Does a murderer deserve to live? Ask anybody that question, and chances are high that you get an instant and emphatic no.
Confront them, however, with real life cases of murderers on death row, and the odds take a steep drop in the other direction.
Roger Hood, a criminology professor from Oxford University, asked more than 1,500 Malaysians in a 2013 survey whether they supported capital punishment. A whopping 91% said yes for murder. Between 74% and 83% approved it for drug trafficking or firearms offences.
“But when he confronted them with a variety of scenarios consistent with capital crimes as defined in the statute books, only 1.2% said the culprit should be executed in all cases,” wrote writer Thomas Hubert in an article published by the World Coalition Against the Death Penalty.
The survey, like a previous one Hood conducted in Japan, also shows that popular support for or opposition to the death penalty depends a lot on how the question is asked and on how much information the public has.
Are those results contradictory? Yes. Are they also highly indicative of human nature? Yes. From these results alone, we can make one quick conclusion: it’s easier to pass judgement upon nameless murderers than real people on death row.

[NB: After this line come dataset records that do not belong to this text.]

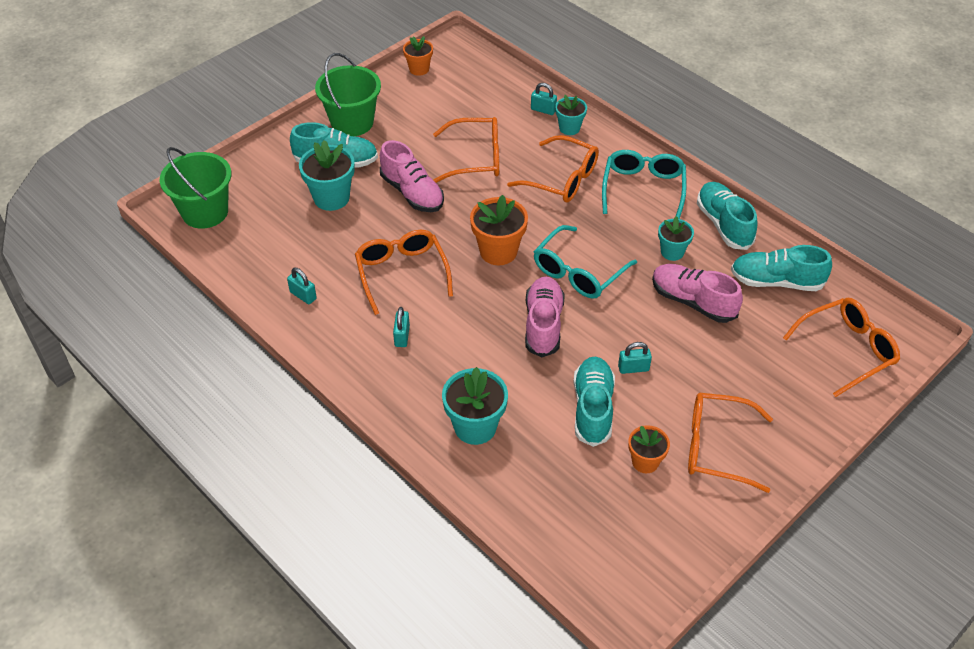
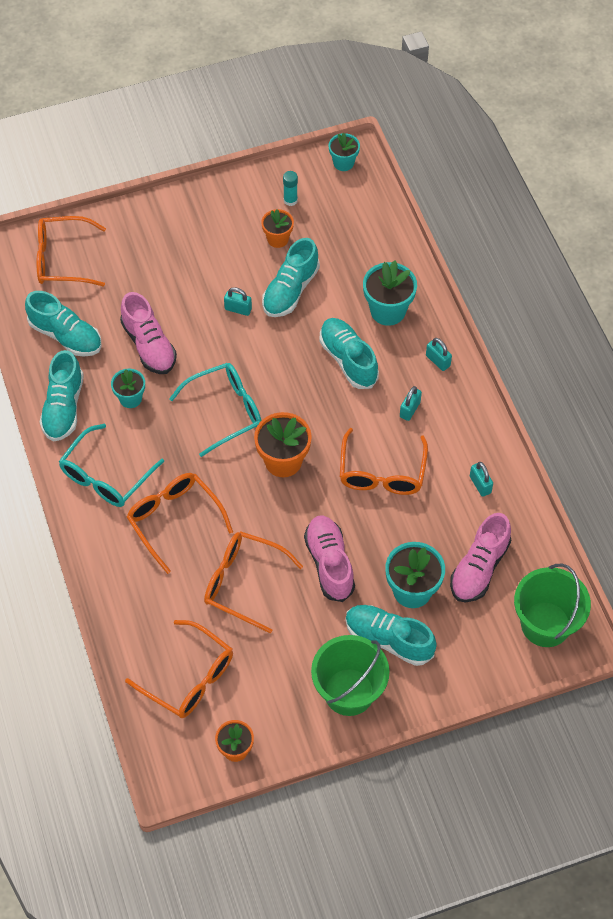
camera: 155 degrees left, 10 degrees up
pink shoe [525,277,565,357] -> pink shoe moved to [450,513,511,602]
turquoise padlock [531,83,557,115] -> turquoise padlock moved to [426,338,452,371]
turquoise flower pot [555,95,587,135] -> turquoise flower pot moved to [329,133,360,171]
orange glasses [688,393,773,493] -> orange glasses moved to [125,620,233,718]
none -> turquoise glue stick [283,171,298,206]
none -> turquoise shoe [319,318,379,389]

The basic reasoning behind the death penalty is simple and biblical: An eye for an eye. If your actions result in the death of others, you deserve death yourself. It’s vengeance at its simplest, an idea so attractive it lies at the centre of two thirds of all action movies, country songs, and cheap paperbacks about cheating spouses.
The argument in favour of the death penalty is more robust than just that, of course. “Justice demands that courts should impose punishment befitting the crime so that the courts reflect public abhorrence of the crime,” read the 2004 judgement on security guard Dhananjoy Chatterjee in Kolkata, India. This reflects a long-held tenet of the pro-death penalty camp, that the threat of death deters future crime.
Research shows otherwise, however. Human rights organisation Amnesty International continually reiterates that no conclusive evidence exists to prove the death penalty’s efficacy over imprisonment in deterring crime. “Crime figures from countries which have banned the death penalty have not risen. In some cases, they have actually gone down,” says Amnesty, citing frequently repeated figures, some of which date back to 1988. An FBI report even shows that murder rates are higher in places where the death penalty is in force.
So if the death penalty doesn’t work to deter crime, why has it stuck around for so long. In a nutshell, people seem to want it or are thought to want it. Removing the death penalty requires political will, and politicians as a rule don’t work for something people don’t want. Besides the constant pressure by human rights NGOs, the only reason why Minister in the Prime Minister’s Department Nancy Shukri recently managed to push for the introduction of legislative reforms to review capital punishment is that the issue has once again become hot.
Malaysians were reminded that the death sentence is a terrible thing when a Malaysian, Kho Jabing, was first sentenced to death by a Singaporean court in 2010. Malaysian politicians and human rights activists went into high gear after, appealing to Singapore to stay the execution in favour of the “sanctity of human life”. Then it was pointed out to our government last year that asking another government to desist from putting someone to death is tricky when our country still uses the death penalty.
It’s a little sad how we don’t argue as much for the sanctity of human life when our countrymen aren’t on the chopping block.
There needs to be better recognition of the fact that the death sentence is just the murky embodiment of vengeance. Things change when you put faces to the people you demonise.